Mike Stevens | Jul 2, 2009

FERRARI HAS dampened speculation Fernando Alonso will be announced as its new driver ahead of the Italian Grand Prix at Monza in September.

Spanish newspaper Diario AS claims Ferrari has agreed to a deal to bring the two-time World Champion to Ferrari next season and replace Kimi Raikkonen, who is currently languishing in 10th place in the driver's standings.

Alonso was expected to arrive at Maranello in 2011, but Ferrari's struggles, combined with Raikkonen's lack of form was reported to have prompted the manufacturer to accelerate its driver succession plans.

Diario AS also claimed Alonso and new team sponsor Santander would be introduced to the Ferrari faithful at the Scuderia's 'World Finals' event at Valencia in November, where the Renault ddriver would appear as a special guest.

However, Ferrari has now issued a statement emphatically denying the reports, dismissing any talk of Alonso racing for the team next year as rumour-mongering.

Ferrari spokesperson Luca Colajanni told Italy's Gazzetta dello Sport: "We are not going to waste our time commenting on speculation. Everyone should remember that (Felipe) Massa and Raikkonen have contracts which include 2010."

Meanwhile, Spanish Motor Racing Federation President Carlos Garcia has dismissed suggestions FIA President Max Mosley has annointed former Ferrari Team Principal Jean Todt as his successor.

f1_kimi-raikkonen

Ron Dennis has also been rumoured as a potential replacement for Mosley, but the pair's widely reported dislike for each other will likely curtail the former McLaren F1 boss' bid to head motorsport's governing body.

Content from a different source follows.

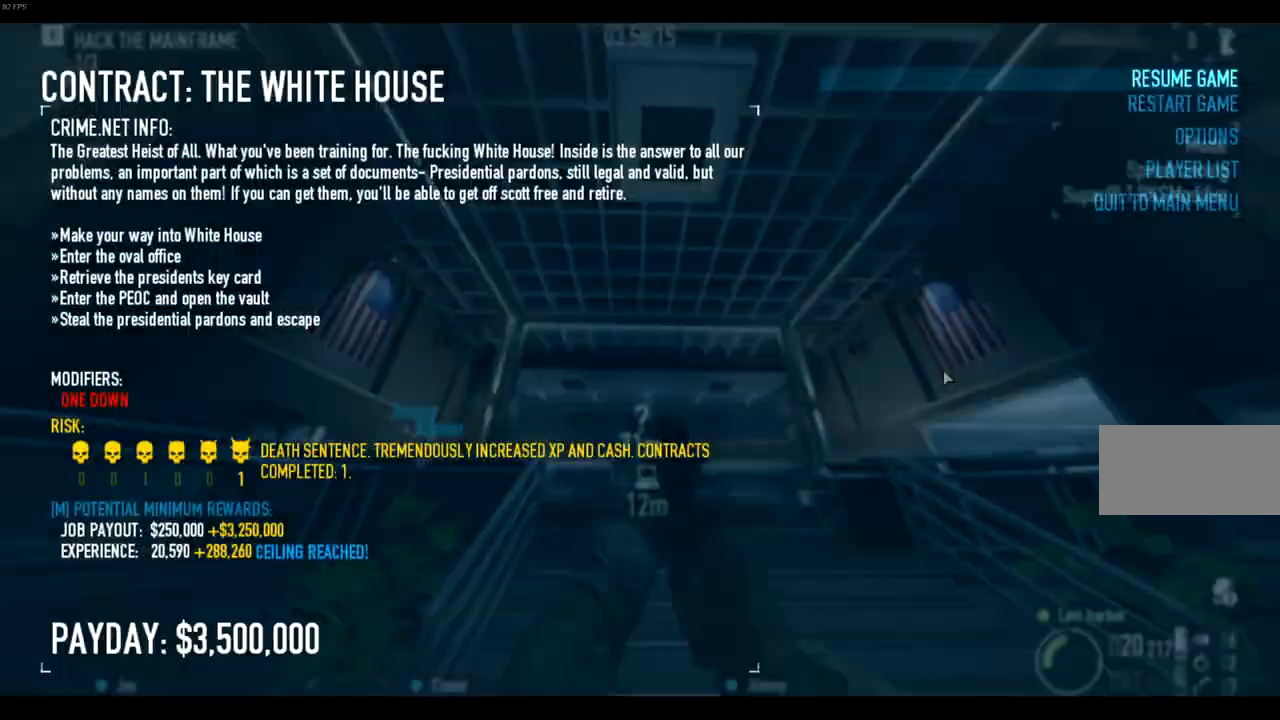
{"keys": ["w"], "mouse": [], "events": [[367, "shift", "up"]]}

Garcia told Spanish radio station Onda Cero: "Unless Max has gone even more mad, I don't think he'll back Jean Todt because we all know where he comes from and who he's linked to."

Garcia also criticised Ferrari and FOTA President Luca di Montezemolo for issuing the inflammatory claim that Mosley behaved like a "dictator" throughout his time at the helm of the FIA.

The World Motor Sport Council member said FOTA should beware of further offending Mosley and inciting the 69-year old to stand for re-election.

"What Luca di Montezemolo has done shows a total lack of respect to the FIA and the World Council. I don't support Max Mosley to the death, but what I am totally in favour of, to the death, is respect for our institutions," he said.

"It wouldn't surprise me if Max Mosley runs for re-election. The worst thing you can do is leave an animal badly wounded. What Luca has managed to do is re-activate Max."